About this exercise
Nothing but the lines from the one containing "Identify the document elements. Format: label [x1, y1, x2, y2]." through the end of the data should be output, each reproduced exactly.

Document understanding data

==*==

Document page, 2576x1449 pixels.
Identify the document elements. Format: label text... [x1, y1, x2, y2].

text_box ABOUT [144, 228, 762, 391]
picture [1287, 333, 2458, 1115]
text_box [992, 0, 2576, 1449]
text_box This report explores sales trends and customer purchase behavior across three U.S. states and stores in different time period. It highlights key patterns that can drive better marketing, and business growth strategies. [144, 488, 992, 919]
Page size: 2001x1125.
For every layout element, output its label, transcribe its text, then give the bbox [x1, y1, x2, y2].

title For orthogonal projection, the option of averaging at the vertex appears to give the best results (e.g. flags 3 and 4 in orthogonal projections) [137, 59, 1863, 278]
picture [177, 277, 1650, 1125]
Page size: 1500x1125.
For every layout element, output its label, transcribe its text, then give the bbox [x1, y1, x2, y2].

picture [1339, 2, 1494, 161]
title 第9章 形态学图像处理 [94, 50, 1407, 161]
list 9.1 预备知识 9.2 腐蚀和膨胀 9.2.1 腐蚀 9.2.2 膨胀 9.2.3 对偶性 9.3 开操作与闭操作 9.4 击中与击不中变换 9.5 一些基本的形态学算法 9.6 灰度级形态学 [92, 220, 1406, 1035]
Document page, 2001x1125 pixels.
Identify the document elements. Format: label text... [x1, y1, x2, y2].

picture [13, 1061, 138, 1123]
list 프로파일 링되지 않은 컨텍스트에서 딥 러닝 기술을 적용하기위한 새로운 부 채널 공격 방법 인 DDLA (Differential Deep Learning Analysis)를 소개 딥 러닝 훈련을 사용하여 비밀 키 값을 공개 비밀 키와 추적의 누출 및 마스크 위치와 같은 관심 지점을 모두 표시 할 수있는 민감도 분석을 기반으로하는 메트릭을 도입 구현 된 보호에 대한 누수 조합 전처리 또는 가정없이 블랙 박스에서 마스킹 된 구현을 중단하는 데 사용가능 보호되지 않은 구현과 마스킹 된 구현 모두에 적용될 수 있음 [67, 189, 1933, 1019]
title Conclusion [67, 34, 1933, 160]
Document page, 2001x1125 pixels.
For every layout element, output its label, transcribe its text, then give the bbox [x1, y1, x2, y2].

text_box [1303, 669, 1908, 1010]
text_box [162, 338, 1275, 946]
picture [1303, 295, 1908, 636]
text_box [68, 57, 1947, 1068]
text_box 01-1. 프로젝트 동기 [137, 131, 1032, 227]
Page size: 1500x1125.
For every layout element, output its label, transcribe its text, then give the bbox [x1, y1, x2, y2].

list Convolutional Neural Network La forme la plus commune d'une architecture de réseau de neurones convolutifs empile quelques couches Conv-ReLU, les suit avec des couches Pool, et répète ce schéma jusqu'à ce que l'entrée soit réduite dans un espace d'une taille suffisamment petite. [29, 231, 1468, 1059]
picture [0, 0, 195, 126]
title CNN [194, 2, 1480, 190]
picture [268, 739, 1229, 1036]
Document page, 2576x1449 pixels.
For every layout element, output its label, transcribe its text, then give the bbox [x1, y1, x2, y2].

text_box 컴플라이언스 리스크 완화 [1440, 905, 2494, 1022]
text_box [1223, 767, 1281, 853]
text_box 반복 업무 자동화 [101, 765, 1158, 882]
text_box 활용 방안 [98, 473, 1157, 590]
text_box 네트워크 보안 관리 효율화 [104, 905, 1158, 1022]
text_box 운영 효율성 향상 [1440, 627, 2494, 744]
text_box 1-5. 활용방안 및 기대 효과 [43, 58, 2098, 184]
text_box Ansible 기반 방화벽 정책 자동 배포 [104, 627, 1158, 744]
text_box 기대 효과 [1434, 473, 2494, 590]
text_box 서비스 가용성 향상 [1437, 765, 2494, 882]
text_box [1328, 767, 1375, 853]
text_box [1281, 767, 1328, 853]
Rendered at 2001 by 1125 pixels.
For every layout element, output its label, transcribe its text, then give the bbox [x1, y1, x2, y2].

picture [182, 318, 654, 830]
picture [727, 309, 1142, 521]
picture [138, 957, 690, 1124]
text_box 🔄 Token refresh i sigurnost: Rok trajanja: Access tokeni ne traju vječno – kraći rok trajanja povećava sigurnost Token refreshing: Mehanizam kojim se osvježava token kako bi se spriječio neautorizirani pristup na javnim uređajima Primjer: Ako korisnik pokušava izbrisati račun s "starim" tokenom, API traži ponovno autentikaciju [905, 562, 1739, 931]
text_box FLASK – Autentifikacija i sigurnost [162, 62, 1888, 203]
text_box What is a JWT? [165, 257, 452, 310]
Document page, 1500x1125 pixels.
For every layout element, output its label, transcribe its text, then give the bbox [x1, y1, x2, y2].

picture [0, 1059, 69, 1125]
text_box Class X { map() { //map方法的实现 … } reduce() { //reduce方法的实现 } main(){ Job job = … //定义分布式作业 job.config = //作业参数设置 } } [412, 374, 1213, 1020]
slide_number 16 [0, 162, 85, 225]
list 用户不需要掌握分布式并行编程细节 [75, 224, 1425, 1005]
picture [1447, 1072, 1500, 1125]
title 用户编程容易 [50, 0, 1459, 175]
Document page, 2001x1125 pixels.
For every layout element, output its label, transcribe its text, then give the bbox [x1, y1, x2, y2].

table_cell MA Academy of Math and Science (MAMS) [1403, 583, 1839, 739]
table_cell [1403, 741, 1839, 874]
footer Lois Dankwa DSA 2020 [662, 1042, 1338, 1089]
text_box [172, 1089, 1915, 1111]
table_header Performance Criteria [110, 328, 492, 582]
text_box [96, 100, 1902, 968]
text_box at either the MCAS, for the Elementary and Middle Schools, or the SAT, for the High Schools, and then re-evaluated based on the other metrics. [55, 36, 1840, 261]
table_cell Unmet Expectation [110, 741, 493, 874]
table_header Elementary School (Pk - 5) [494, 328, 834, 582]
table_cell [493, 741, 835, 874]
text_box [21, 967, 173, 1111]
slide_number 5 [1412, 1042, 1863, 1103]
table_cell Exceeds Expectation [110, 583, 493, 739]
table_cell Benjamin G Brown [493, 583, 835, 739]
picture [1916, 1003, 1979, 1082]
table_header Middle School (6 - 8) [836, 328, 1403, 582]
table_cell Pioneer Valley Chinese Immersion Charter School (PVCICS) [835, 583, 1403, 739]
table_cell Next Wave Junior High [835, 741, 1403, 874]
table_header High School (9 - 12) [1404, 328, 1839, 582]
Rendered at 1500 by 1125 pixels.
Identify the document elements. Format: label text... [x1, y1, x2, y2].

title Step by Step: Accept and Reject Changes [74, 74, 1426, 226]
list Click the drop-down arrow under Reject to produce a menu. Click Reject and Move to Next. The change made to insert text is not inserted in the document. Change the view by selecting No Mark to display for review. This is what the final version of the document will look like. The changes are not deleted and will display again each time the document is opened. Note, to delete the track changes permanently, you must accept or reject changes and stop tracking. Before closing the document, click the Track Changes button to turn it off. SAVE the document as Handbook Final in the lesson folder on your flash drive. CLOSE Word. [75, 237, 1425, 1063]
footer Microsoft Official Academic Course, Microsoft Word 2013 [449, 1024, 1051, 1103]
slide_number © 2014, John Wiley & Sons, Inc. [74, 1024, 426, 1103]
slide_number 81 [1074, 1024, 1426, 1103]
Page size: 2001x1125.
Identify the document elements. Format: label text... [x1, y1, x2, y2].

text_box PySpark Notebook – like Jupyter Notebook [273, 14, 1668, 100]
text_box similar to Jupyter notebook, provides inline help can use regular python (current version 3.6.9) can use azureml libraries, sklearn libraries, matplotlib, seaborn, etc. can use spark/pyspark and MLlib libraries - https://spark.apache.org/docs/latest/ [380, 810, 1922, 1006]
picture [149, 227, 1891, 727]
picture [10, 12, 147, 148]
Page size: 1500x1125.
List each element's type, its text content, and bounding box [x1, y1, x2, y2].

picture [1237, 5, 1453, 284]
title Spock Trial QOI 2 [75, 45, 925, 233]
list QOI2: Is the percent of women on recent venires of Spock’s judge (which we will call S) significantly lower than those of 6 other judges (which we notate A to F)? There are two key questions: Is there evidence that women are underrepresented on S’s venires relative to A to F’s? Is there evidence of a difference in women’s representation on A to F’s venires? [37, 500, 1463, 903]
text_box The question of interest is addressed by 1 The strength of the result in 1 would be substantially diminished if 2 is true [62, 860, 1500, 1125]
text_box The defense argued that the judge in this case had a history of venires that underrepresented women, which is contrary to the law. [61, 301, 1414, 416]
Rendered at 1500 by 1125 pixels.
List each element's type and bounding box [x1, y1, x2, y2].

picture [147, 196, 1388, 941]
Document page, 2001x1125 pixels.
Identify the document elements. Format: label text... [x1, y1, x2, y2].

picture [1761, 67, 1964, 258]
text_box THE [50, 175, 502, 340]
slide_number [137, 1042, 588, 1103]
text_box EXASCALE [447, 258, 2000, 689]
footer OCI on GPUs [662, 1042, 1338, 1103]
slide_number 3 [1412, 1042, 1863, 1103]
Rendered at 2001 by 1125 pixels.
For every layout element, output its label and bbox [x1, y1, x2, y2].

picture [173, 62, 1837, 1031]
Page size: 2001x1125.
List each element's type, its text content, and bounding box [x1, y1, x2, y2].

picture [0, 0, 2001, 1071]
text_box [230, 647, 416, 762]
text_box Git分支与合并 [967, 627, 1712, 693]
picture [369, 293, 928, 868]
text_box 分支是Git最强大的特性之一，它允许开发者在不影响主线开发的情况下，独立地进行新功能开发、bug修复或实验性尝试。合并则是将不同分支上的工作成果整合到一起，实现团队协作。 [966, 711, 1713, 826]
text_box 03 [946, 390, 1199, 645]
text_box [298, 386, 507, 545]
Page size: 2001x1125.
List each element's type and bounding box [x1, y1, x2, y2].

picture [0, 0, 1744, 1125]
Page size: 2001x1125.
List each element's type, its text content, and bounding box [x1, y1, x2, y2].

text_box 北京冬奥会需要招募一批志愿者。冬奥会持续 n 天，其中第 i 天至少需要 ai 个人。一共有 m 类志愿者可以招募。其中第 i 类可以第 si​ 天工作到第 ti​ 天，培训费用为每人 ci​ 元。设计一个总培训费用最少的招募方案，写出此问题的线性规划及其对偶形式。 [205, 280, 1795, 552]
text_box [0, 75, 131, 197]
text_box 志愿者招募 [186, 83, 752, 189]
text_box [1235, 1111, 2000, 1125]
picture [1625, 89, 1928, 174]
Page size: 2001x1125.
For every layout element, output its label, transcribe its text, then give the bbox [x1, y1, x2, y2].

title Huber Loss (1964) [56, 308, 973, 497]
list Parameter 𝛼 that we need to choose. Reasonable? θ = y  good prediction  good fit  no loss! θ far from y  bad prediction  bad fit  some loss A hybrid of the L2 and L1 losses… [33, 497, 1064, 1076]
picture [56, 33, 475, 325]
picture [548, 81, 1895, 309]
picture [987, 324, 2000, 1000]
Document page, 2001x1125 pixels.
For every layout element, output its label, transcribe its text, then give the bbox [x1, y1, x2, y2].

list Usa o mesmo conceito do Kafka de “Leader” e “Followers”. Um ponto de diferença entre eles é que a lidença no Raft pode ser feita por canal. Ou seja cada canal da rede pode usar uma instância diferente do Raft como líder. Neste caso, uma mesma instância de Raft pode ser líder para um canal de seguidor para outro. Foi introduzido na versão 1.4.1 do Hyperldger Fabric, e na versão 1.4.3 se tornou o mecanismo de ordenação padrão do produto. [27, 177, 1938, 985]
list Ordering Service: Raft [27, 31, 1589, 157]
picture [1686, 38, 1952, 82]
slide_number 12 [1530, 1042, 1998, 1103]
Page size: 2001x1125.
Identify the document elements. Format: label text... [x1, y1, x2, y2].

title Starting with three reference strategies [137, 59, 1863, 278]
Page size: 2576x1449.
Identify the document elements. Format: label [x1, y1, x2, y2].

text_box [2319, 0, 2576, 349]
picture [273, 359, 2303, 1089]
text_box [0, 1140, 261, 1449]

==*==

Output for this exercise
Identify the document elements. Format: label [x1, y1, x2, y2].

text_box [2319, 0, 2576, 349]
picture [273, 359, 2303, 1089]
text_box [0, 1140, 261, 1449]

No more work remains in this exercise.